_Data below_
%%
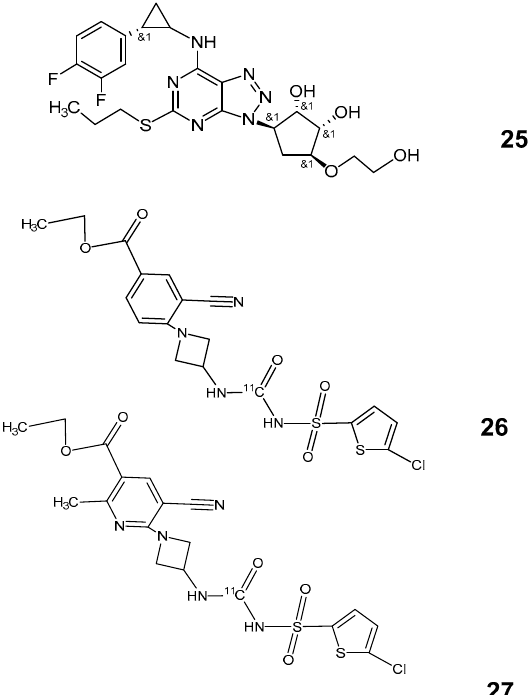
Figure 6. P2Y12 antagonists: 25 : AZD6140; 26 : C2; 27 : C5.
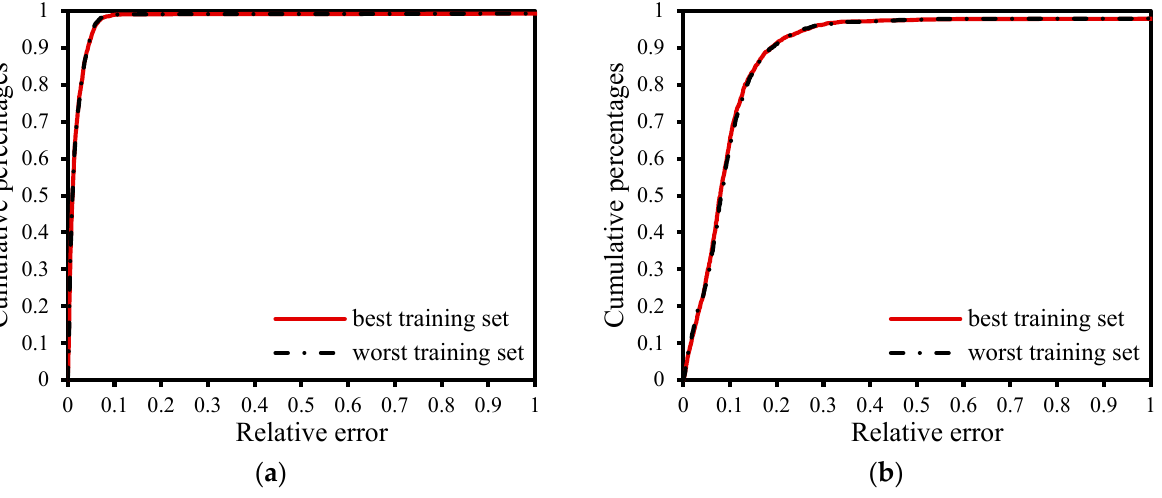
Figure 8. Building B: the probability cumulative curve of the samples at different relative error levels. ( a ) Cooling season. ( b ) Heating season. Table 10. Electricity consumption disaggregation results of HVAC terminal units.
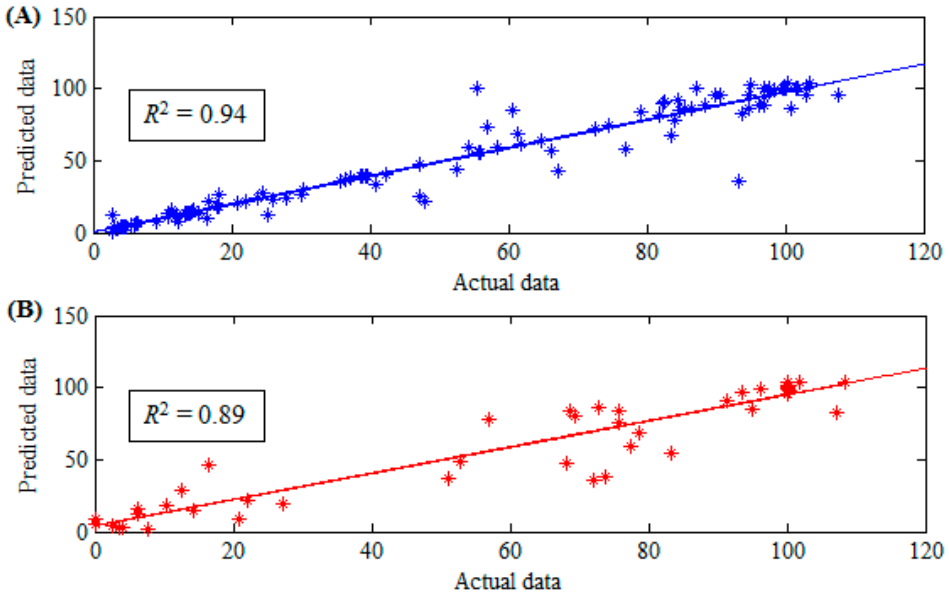
Figure 4. Plots of the correlation coefficients for the training ( A ) and testing; ( B ) subsets.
%%
_Task goal_
Every line of the listing should be repeated exactly; no picture should appear.

_Your solution_
Figure 6. P2Y12 antagonists: 25 : AZD6140; 26 : C2; 27 : C5.
Figure 8. Building B: the probability cumulative curve of the samples at different relative error levels. ( a ) Cooling season. ( b ) Heating season. Table 10. Electricity consumption disaggregation results of HVAC terminal units.
Figure 4. Plots of the correlation coefficients for the training ( A ) and testing; ( B ) subsets.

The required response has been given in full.